One thing I would propose to add - either a flag, or by default - have it parse the path to the page and create the file with the name - that way you can just "monolith {url}" and not have to worry about it.
I am also curious as to how it handles advertisements and google tracking and such; some way to strip out just those scripts (and elements) could be handy.
Ahh, to me it looks like it creates an amalgamation of the web page+contents.
How does this work on neverending webpages/forever scroll? How will it behave if you need to authenticate before browsing the page?
Ah, I've been thinking about making something like this. You beat me to it. I've been using the SingleFile add-on until now. I'll definitely give this a try.
super project ! i ve pretty baffled with the difficulty to save a webpage in proper format. I’ve tried with PDF converter, getPolaroid app and of course firefox screen shot feature for the entire scroll thing. Will try this for saving purposes.
I am also interested in cloning/forking sites for modification purposes, I will feedback you on the results four my consulting gigs
This is pretty useful. It would be great to have a functionality of converting the HTML page to a PDF as well.
This sounds great, but the first thing I thought was how this would be a perfect tool to make automated mass phishing scams.
If the outcomes are realistic, take a massive list of sites, make a snapshot of each page, replace the POST login URLs with the phishers, deploy these individual HTML files, and spread the links through email.
I wonder how does this project handle forms.
Styling breaks on this site: https://www.scientificamerican.com/article/the-hunt-is-on-fo...
Sweet idea! I would especially like to be able to capture videos and pictures too.
I suspect for saving videos, a good approach would be some sort of proxy + headless browser combination, where the proxy is responsible for saving a copy of all data the browser requests for.
Thoughts?
`cargo install` install 237 packages for this?! I don't think that's acceptable.
Very cool. Have you considered incorporating an option for following links within the same domain to a certain depth?
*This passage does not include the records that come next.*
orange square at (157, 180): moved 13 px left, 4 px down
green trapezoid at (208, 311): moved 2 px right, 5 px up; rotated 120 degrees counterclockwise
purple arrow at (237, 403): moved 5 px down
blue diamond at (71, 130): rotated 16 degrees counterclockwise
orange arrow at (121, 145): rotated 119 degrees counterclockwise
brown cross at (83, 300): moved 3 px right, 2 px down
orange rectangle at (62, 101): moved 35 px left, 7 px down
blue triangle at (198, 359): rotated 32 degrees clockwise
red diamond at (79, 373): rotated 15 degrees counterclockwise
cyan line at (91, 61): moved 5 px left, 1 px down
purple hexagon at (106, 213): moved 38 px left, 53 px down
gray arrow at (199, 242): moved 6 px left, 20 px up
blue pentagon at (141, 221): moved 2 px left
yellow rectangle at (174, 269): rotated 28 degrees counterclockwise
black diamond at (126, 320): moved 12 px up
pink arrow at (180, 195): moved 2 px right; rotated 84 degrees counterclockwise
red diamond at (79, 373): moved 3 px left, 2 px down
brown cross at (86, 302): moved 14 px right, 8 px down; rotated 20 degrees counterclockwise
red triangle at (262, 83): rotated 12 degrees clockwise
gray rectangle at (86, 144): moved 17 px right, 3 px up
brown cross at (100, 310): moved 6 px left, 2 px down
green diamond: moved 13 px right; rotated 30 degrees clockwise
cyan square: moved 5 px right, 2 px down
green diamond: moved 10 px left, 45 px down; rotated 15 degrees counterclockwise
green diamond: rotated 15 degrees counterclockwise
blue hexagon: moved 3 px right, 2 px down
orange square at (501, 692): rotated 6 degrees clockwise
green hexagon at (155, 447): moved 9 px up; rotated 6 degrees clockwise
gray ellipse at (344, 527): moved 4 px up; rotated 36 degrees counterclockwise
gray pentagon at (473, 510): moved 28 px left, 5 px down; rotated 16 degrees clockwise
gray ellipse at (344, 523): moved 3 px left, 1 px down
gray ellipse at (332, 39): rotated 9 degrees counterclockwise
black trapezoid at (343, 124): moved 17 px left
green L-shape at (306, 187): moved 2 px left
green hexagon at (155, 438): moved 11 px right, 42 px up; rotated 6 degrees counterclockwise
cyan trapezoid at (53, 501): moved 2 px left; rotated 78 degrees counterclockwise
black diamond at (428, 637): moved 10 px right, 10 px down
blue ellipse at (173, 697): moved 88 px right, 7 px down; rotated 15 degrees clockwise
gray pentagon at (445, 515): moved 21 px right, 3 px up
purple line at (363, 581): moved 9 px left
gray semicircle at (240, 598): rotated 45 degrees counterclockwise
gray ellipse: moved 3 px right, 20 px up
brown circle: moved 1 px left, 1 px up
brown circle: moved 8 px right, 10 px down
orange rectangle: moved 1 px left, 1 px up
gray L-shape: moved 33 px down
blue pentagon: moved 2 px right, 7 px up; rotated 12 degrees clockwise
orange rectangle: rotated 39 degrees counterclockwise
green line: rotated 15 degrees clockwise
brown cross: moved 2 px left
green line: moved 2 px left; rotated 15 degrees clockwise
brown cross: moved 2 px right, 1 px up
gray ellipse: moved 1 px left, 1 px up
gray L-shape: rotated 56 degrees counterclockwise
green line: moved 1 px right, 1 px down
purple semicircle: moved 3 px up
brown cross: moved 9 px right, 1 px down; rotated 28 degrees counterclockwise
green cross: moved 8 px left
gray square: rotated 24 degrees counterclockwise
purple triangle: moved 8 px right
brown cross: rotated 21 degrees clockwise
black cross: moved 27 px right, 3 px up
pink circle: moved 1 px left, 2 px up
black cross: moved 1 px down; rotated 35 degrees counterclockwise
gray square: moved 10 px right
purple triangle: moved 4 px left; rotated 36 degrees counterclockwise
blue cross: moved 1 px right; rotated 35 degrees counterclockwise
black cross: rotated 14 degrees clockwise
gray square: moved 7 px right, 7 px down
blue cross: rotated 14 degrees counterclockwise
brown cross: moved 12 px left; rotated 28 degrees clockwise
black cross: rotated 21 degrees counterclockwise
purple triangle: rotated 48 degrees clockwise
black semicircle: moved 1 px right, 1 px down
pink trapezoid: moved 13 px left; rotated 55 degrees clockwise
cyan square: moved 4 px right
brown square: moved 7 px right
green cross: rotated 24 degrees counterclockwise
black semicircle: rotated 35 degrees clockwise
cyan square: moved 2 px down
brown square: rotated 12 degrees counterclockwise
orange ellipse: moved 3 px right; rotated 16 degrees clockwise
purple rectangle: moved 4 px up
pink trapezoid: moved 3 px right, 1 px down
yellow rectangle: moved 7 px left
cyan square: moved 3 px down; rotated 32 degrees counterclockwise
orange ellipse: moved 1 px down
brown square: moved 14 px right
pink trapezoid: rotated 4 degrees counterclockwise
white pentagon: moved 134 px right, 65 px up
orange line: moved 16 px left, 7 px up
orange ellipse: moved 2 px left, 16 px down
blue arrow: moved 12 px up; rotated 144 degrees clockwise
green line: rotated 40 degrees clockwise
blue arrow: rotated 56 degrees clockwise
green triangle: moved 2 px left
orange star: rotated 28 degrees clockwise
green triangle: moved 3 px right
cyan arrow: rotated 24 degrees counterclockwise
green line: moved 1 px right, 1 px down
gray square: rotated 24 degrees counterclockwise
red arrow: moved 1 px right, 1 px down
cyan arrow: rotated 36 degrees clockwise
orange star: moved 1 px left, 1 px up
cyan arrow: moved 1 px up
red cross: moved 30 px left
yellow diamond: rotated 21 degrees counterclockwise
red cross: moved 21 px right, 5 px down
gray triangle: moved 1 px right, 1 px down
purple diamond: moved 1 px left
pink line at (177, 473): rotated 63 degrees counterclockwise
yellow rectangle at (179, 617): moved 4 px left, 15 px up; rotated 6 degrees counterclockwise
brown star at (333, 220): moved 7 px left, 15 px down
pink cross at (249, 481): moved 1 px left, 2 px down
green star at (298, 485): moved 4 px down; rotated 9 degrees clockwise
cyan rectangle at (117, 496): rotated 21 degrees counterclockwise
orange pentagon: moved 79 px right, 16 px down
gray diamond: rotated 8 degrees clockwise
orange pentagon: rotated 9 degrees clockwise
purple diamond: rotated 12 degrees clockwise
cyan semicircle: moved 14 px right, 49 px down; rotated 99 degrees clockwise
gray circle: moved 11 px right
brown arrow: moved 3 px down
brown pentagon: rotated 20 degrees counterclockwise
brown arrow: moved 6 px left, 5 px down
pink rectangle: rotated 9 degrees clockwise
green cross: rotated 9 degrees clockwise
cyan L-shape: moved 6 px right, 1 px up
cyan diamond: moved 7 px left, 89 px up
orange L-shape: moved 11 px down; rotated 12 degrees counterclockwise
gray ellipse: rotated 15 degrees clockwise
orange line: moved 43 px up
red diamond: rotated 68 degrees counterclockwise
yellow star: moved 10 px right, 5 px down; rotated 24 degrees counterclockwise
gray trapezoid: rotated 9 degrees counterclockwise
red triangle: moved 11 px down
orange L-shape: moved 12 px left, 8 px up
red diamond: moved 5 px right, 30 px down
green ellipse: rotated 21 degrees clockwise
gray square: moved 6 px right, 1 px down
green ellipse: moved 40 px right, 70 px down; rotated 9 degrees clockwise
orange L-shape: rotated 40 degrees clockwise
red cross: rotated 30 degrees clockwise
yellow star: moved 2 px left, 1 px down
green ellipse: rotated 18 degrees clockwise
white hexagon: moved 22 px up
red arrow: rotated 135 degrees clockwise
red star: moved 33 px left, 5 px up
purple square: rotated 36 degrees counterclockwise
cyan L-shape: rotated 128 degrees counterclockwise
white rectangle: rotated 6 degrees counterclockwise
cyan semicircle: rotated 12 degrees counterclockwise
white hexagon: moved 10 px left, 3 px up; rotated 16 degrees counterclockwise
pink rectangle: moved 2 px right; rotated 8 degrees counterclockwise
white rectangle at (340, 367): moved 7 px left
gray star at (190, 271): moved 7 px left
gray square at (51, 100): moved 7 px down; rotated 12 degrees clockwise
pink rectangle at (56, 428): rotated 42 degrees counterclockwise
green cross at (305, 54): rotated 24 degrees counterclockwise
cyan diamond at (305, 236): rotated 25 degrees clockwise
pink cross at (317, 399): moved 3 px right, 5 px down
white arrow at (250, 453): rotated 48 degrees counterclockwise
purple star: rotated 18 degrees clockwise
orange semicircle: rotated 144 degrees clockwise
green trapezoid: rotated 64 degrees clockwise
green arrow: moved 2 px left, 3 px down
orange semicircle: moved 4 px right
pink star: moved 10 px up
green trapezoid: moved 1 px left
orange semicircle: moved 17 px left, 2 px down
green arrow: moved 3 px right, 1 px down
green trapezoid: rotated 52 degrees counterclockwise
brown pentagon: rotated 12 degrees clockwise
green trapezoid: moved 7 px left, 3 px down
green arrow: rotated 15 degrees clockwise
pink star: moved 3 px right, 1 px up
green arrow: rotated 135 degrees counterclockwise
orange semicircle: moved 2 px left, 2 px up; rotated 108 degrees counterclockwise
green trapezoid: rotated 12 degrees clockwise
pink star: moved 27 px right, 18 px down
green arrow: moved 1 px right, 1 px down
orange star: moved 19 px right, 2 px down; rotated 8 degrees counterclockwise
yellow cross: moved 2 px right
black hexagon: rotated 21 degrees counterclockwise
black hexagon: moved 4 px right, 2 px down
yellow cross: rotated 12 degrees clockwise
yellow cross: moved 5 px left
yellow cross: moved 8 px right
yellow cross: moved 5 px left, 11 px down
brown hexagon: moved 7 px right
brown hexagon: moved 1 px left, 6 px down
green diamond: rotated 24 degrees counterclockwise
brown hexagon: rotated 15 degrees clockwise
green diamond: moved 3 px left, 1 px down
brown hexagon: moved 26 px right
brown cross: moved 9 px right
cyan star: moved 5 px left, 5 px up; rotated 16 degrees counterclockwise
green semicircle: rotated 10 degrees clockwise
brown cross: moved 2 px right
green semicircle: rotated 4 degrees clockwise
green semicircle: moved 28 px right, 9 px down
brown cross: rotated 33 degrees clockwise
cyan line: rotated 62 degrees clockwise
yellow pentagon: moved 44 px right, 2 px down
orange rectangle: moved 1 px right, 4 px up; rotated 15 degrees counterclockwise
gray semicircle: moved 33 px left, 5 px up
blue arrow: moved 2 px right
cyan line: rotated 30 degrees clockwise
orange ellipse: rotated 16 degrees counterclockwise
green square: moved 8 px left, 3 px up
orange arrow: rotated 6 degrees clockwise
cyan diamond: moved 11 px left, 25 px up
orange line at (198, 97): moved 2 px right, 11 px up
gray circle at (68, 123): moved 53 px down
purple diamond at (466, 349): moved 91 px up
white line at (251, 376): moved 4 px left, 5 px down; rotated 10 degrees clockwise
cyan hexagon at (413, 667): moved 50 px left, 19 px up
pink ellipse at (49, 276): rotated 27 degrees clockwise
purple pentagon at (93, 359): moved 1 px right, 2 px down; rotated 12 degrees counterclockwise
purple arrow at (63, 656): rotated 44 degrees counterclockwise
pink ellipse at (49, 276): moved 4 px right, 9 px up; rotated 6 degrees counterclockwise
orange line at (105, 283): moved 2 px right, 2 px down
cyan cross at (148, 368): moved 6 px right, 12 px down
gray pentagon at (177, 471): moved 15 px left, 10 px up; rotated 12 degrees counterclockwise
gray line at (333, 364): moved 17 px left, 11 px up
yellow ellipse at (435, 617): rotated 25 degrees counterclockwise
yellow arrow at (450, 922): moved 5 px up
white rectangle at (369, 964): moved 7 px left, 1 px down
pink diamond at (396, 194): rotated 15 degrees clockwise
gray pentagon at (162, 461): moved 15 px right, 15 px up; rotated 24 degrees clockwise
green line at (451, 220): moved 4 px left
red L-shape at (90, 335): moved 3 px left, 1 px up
I remember using tools such as this in the past to save all the content from certain websites.
How is this different from https://en.m.wikipedia.org/wiki/Web_ARChive
Well you could do that for a long time with MHTML, WARC, etc. downloaders, including those available in browsers via "Save Page as", though CSS imports aren't covered by older tools (are they by yours?). Anyway, congrats for completing this as a Rust first-timer project, which certainly speaks to the quality of the Rust ecosystem. For using this approach as offline browser, of course, the problem is that Ajax-heavy pages using Javascript for loading content won't work, including every React and Vue sites created in the last five years (but you could make the point those aren't worth your attention as a reader anyway).
Thank you for this. I’ve been looking for something that does this exact thing. I don’t like any of the other HTML archiving formats .
If the output were a tar file, couldn’t we also say it was saving web pages as a single file? Wouldn’t that also be easier?
I noticed there is a `-j` argument to remove javascript. A `-i` argument for removing images would be great too.
Does not compile with some byzantine message about let in const funcs being unstable.
Nice work! I am wondering if Puppeteer can also be used to accomplish the same thing.
I'm not so experienced but how does this compare to .webarchive?
Saving this for later
call me old fashioned, but I still use Ctrl+S
Very cool idea - thank you for this!
On question: How does it handle those cookie pop-ups, gdpr-warnings etc?
One thing I always wonder when I see native software posted here:
How do you guys handle the security aspect of executing stuff like this on your machines?
Skimming the repo it has about a thousand lines of code and a bunch of dependencies with hundreds of sub-dependencies. Do you read all that code and evaluate the reputation of all dependencies?
Do you execute it in a sandboxed environment?
Do you just hope for the best like in the good old times of the C64?